Member of the Chamber of Deputies
- In office 15 May 1930 – 6 June 1932
- Constituency: 21st Departamental Circumscription

Personal details
- Born: 3 December 1892 Santiago, Chile
- Died: 4 November 1956 (aged 63) Chile
- Party: Democratic Party
- Spouse: Palmerina López

= Luis Mandujano =

Chilean politician

Luis Antolín Mandujano Tobar (3 December 1892 – 4 November 1956) was a Chilean industrialist and politician. He served as a deputy representing the Twenty-first Departamental Circumscription of Llaima, Imperial and Temuco during the 1930–1934 legislative period.

==Biography==
Mandujano was born in Santiago, Chile, on 3 December 1892, the son of Ceferino Mandujano Grandón and Ana Luisa Tobar Ramos. He married Palmerina López Carranza in Santiago on 3 April 1914, with whom he had seven children.

He studied at the Escuela Superior N°4, the Liceo Particular San Luis Obispo de Tolosa, and the Escuela Nocturna Fermín Vivaceta of the Sociedad de Artesanos de La Unión, completing his studies in 1908.

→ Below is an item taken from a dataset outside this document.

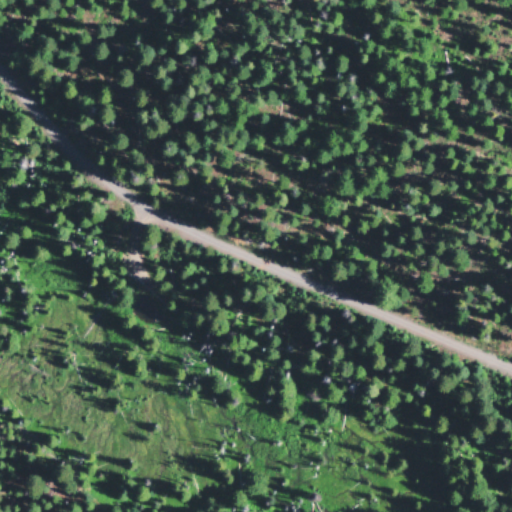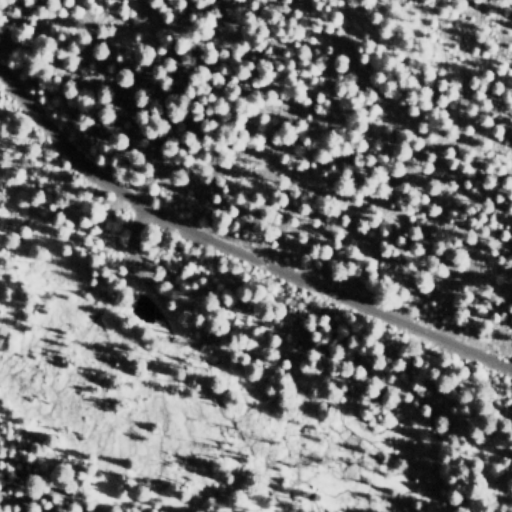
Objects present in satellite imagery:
road: (227, 276)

He worked as an engraver, beginning as an apprentice at the age of thirteen. By 1908 he was employed by Martín Garetto and later became owner of the firm Mandujano Hermanos. In 1915 he transformed his workshop into a factory specializing in rubber stamps and license plates for automobiles, an activity he maintained until 1918.

He later worked in construction and held several public and financial positions, including superintendent of the Casa de Moneda y Especies Valoradas (1918–1929), councillor of the Caja Nacional de Ahorros (1944) and its president in 1952, councillor of the Instituto de Crédito Industrial, and president of the Banco del Estado until 1952.

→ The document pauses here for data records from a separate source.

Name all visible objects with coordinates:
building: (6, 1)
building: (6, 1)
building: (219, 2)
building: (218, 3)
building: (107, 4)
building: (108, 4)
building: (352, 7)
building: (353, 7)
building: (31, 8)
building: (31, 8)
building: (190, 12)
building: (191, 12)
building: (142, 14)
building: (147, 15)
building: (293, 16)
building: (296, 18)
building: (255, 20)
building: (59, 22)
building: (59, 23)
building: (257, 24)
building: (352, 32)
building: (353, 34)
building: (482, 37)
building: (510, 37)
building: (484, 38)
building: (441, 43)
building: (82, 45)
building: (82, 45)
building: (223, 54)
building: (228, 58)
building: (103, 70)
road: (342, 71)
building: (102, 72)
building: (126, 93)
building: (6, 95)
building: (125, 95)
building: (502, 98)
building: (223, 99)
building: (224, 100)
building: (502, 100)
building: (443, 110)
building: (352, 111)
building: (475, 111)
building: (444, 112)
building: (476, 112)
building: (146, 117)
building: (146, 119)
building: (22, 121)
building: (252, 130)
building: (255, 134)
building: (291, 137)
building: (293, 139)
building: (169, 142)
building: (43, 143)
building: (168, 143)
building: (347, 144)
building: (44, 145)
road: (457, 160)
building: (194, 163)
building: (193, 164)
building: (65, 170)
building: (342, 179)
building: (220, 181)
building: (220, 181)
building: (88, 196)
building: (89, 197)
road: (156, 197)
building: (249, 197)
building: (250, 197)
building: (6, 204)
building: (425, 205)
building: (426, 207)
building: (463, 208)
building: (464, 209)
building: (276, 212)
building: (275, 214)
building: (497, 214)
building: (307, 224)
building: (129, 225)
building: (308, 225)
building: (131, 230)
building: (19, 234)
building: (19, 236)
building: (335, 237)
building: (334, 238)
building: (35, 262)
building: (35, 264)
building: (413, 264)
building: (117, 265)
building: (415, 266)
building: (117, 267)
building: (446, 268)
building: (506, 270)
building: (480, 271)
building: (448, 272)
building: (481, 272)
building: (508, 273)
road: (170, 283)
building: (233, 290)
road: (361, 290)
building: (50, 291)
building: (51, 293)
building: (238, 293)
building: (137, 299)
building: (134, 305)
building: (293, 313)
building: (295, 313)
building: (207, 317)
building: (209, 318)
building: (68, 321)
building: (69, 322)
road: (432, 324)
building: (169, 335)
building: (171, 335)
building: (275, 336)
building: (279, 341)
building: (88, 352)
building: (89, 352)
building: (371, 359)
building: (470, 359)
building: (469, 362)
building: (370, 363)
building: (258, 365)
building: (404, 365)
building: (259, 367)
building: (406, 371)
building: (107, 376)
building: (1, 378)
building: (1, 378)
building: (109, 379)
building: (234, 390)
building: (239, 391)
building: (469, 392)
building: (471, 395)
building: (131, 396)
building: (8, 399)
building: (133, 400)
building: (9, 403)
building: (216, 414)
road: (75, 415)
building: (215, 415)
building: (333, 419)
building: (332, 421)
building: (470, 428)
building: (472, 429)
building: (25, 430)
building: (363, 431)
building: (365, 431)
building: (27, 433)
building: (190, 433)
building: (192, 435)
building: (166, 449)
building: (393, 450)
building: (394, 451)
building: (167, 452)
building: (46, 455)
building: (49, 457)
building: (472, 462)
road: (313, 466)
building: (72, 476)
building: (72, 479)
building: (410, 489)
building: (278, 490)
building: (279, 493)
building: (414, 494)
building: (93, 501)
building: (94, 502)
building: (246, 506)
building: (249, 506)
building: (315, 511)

He also owned several properties and was active in numerous social, professional, and civic organizations, including Freemasonry, the Rotary Club, and the Green Cross, among others.

==Political career==
Mandujano was affiliated with the Democratic Party, in which he held various leadership positions, including national president in 1945.

He served as mayor of San Antonio in 1931. He was later appointed Minister of Lands and Colonization under President Arturo Alessandri Palma (1934–1936), and subsequently Minister of Labour under President Juan Antonio Ríos in 1946, also serving concurrently as acting Minister of Lands and Colonization.

He was elected deputy for the Twenty-first Departamental Circumscription of Llaima, Imperial and Temuco for the 1930–1934 legislative period. He was a member of the Permanent Commission on Foreign Relations and on Finance, and a substitute member of the Permanent Commission on War and Navy.

The 1932 Chilean coup d'état led to the dissolution of the National Congress on 6 June 1932.

== Bibliography ==
- Luis Valencia Avaria (1951). Anales de la República: textos constitucionales de Chile y registro de los ciudadanos que han integrado los Poderes Ejecutivo y Legislativo desde 1810. Tomo II. Imprenta Universitaria, Santiago.